Intro#

Assembly is a tough language to write in. It is both excessively verbose and obstruse, which means it requires detailed and clear comments. While writing ROMS for the GameBoy I often found myself frustrated at the amount of comments that I had to write and at how they looked. Proper formatting would improve the readability, but would take time. I thought the problem of formatting text to match some kind of style guide was interesting in its own right, so I diverted and wrote a formatter to be used as a part of my ROM build process.

An artist's rendering of Nintendo developers trying to figure out what the intern did to their codebase

Approach#

The idea was to scan the code and look for sets of “features”. For my purposes, a feature was basically one of two things

  1. A set of consecutive lines of code (a code group) with comments that are all indented to the same level.
  2. A set of consecutive lines of comments (a comment group) that are all indented to the same level.

The script takes note of the locations of these features, as well as some additional information such as the length and the existence of styling features which would indicate that this code had already been formatted. The reason for identifying if code has already been formatted is a practical one. Often times I make a quick change to an assembly file when debugging, and then need to reassemble it in order to test my change. If the action of the formatter on a piece of text is not idempotent, then that text will get messier the more builds I do.

After identifying features, the formatter then does a second pass of the code, and formats groups that are identified as being unformatted. Specifically:

  1. In the case of code groups, all comments will either be indented to the maximum indent level of a comment in the group, or to the global document maximum.

  2. In the case of comment groups, a border will be placed around the comment.
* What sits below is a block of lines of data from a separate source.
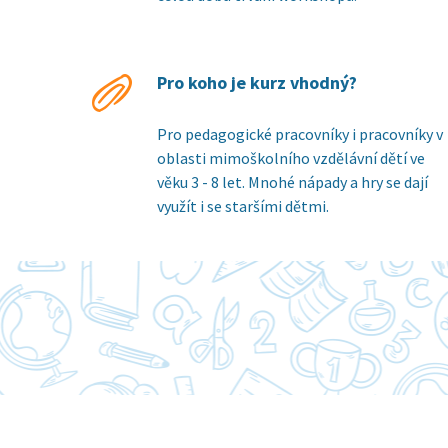
Pro koho je kurz vhodný?
Pro pedagogické pracovníky i pracovníky v
oblasti mimoškolního vzdělávní dětí ve
věku 3 - 8 let. Mnohé nápady a hry se dají
využít i se staršími dětmi.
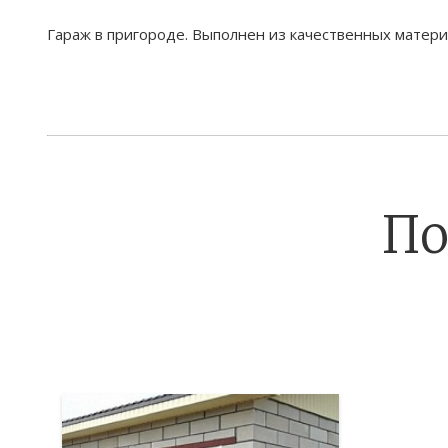
Гараж в пригороде. Выполнен из качественных материа
По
An example of what I mean.

	cp a, $20 ; Is the pointer on the first book?
	jr nz, .UpdateBook2Status ; If not, check the second


	; this comment breaks up the code

	ld a, c ; Get the return code of make_line_blink to see if something had broken
	jr z, .UpdateBookSeventeenStatusToRead ; Update the status to read

becomes

	cp a, $20                 ; Is the pointer on the first book?
	jr nz, .UpdateBook2Status ; If not, check the second


	;--------------------------------;
	; this comment breaks up the code;
	;--------------------------------;

	ld a, c                                ; Get the return code of make_line_blink to see if something had broken
	jr z, .UpdateBookSeventeenStatusToRead ; Update the status to read

Style Specification#

From the code comments:

    1) If a comment is proceeded by code, that comment must be indented to the local or global comment level
    1.1) Whitespace is the main determinant for blocks of code. Newlines will not cause a code group to be split
    2) If the comment is not proceeded by code, it must be surrounded like so

    ;-------------------;
    ; This is a comment ;
    ; nice, huh?        ;
    ;-------------------;
    
    2.1) Must start with a ;-...-;
    2.2) lines with text must start and end with a ;
    2.3) must end with a ;-...-;
    2.4) Whitespace before the leading semicolon, and after the semicolon but proceeding any text is preserved as is
    2.5) Whitespace is the main determinant for block comments. Different whitespace arrangements will lead to different block comments being formatted

Using asmfmt#

ASMFMT offers the following options for use:

python FormatAsm.py -h
usage: FormatAsm.py [-h] [-o [OUTPUT [OUTPUT ...]]] [-g] [input [input ...]]

Format an ASM file.

positional arguments:
  input                 Location(s) of the ASM file(s) to be imported

optional arguments:
  -h, --help            show this help message and exit
  -o [OUTPUT [OUTPUT ...]], --output [OUTPUT [OUTPUT ...]]
                        Location(s) of output ASM file(s)
  -g, --global_indent   Adjust comments at the end of code lines to a global
                        indent level

If -o is not provided, the script will format the files provided in place.

The source code for asmfmt can be found on GitHub here.

Future work#

I would rewrite this in a more object oriented fashion. Feature specifications would contain their match patterns as a property, and would return a string containing the formatted feature. This would make extending the formatter easier.

While writing the script I also encountered a lot of edge cases, mostly caused by a feature occurring at the end of a document. Not handling these will break the idempotency of the script, but I’d like to implement the fixes for these in a neater fashion.

Appendix#

  1. Using the psutils package to see what files are open in a Python process. I ran into issues where the temporary files created were being held open by Python. This was confusing at first, as I was using the with open(…) idiom that Python offers in order to deal with all files. It turns out that the tempfile.mkstemp method returns an open file handle along with the name of the file that needs to be closed as well. Overall a silly mistake that was fixed by re-reading the docs, but I did come across the psutil package while debugging which provided a handy way to see what files were open at a given point in the script. Shoutout to this stack overflow post.
for process in psutil.process_iter():
	print(process.open_files())
  1. Other text formatters. Links to other tools to make your code less annoying to read, which served as inspiration for this project:
    • Gofmt: A formatter specifically for Go.
    • Black: A formatter for Python, designed as a unix command line tool.